Farr seminar: Probabilistic anonymisation and data analysis for dissemination of large sensitive datasets

27 February 2017

Speaker: Prof Harvey Goldstein, CL Institute of Child Health (Visiting Professor), University of Briatol (Professor of Social Statistics)

Venue: Room G01, Farr Institute of Health Informatics Research, 222 Euston Road, London, NW1 2DA

Date: Tuesday, 28 February 2017, h. 13:00-14:00

The proposal is to use the addition of random noise to some or all variables in a released pseudonymised data set where the values of identifying variables for individuals of interest are also available to an external ‘attacker’ who wishes to identify those individuals so that they can interrogate their records in the dataset.

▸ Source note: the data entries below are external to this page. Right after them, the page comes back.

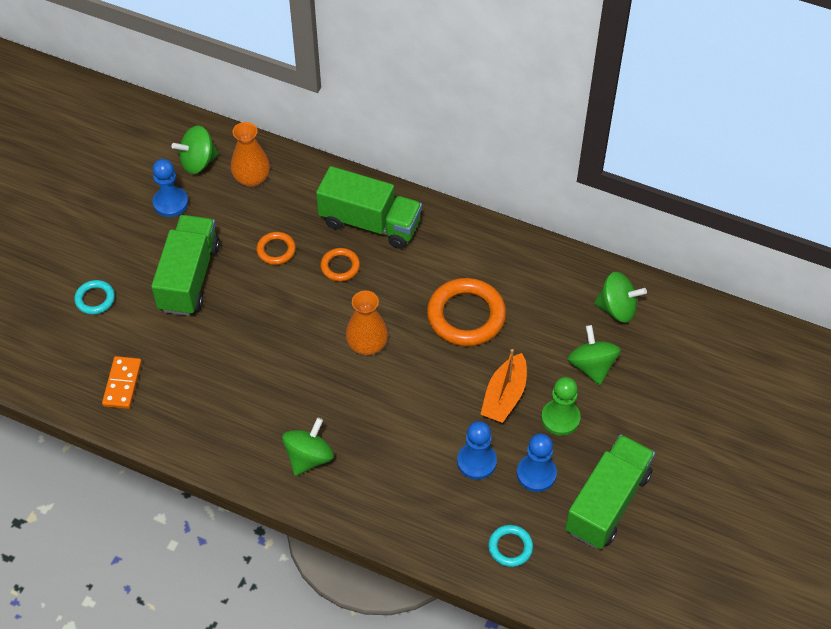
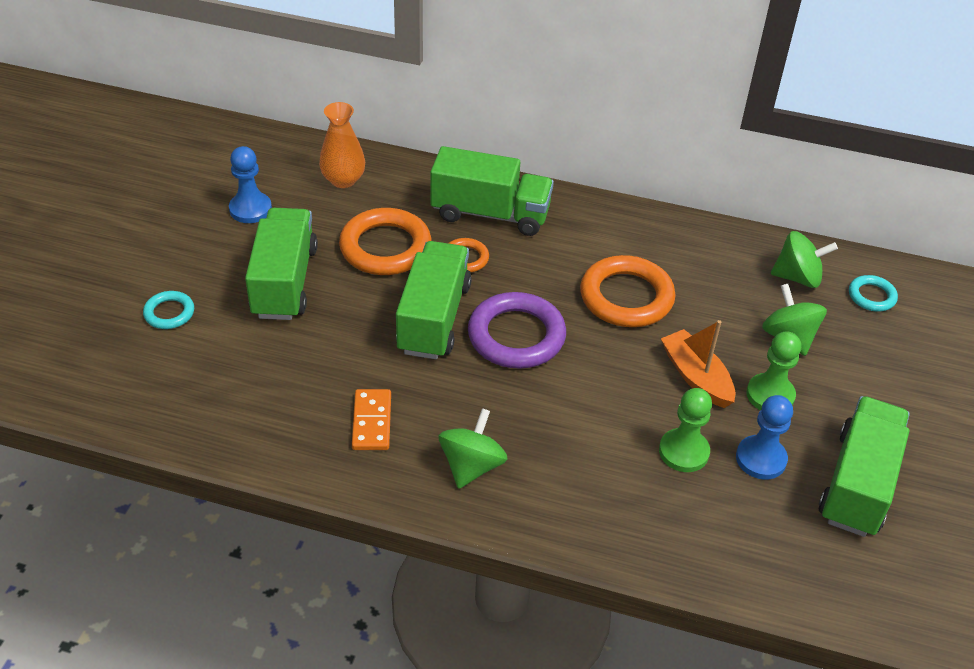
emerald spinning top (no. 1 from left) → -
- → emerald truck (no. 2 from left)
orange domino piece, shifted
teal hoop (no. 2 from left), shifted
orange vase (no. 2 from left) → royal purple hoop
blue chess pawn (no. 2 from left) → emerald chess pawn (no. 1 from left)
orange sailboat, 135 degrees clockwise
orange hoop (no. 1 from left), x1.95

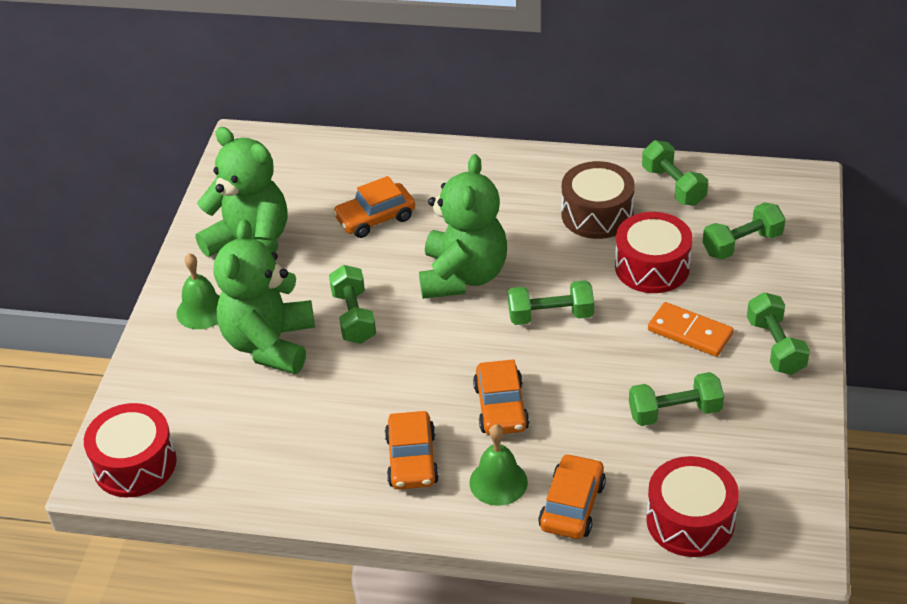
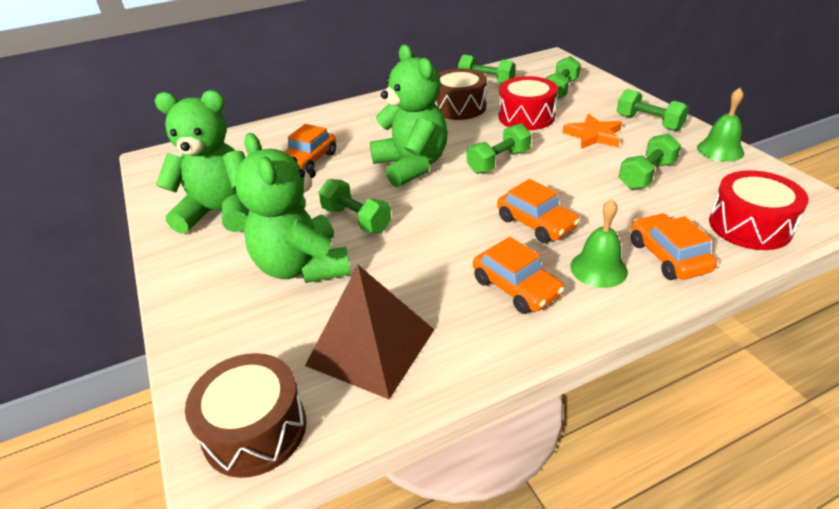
- → brown pyramid
emerald hand bell (no. 1 from left in the first image) → emerald hand bell (no. 2 from left), shifted
orange domino piece → orange star
crimson snare drum (no. 1 from left) → brown snare drum (no. 1 from left)

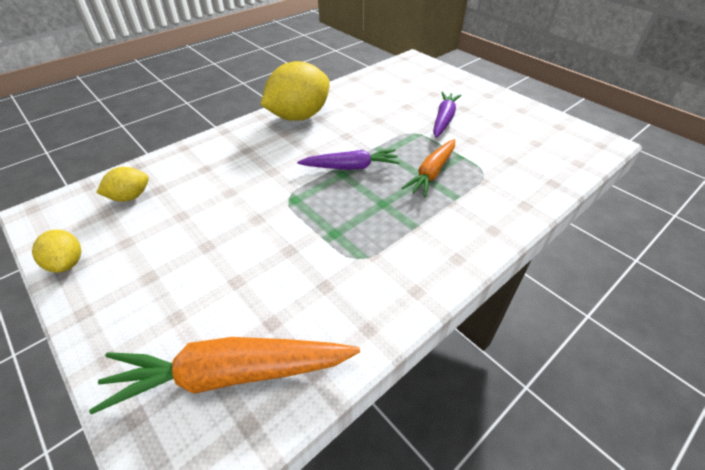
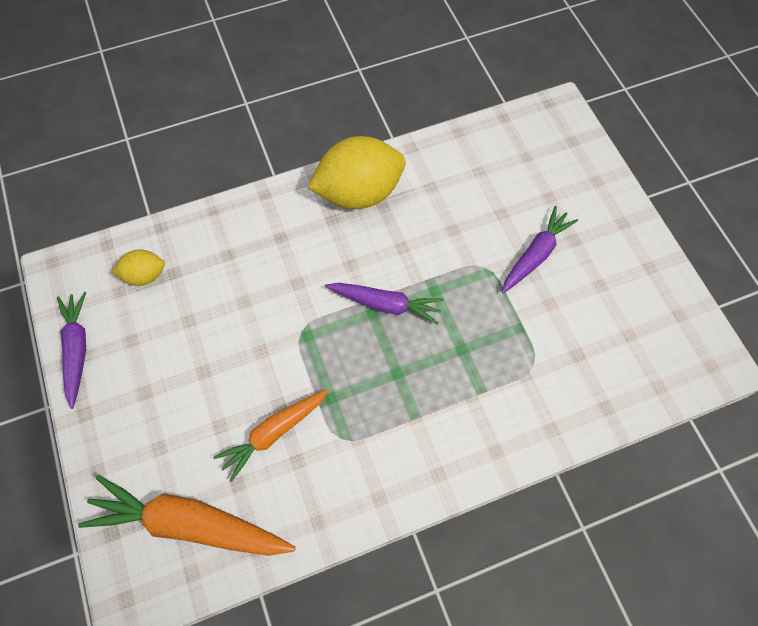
orange root vegetable (no. 2 from left), shifted
yellow citrus fruit (no. 1 from left) → royal purple root vegetable (no. 1 from left)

To avoid such identification by an ‘attacker’ who wishes to use the linking of patterns based on the values of such variables, enough noise needs to be generated and added to these identifying variables, and the necessary amount will be discussed. The noise so generated can then be ‘removed’ at the analysis stage since its characteristics are known, and of course this requires the disclosure of the noise distribution parameters by the linking agency. For the data analyst this is formally a measurement error model and there are efficient Bayesian procedures for fitting and recovering consistent estimates of the true model parameters. The downside is a loss of efficiency - traded for a lack of any form of data degradation such as coarsening or grouping.

Light refreshments and a sandwich lunch will be served from 12:30 noon.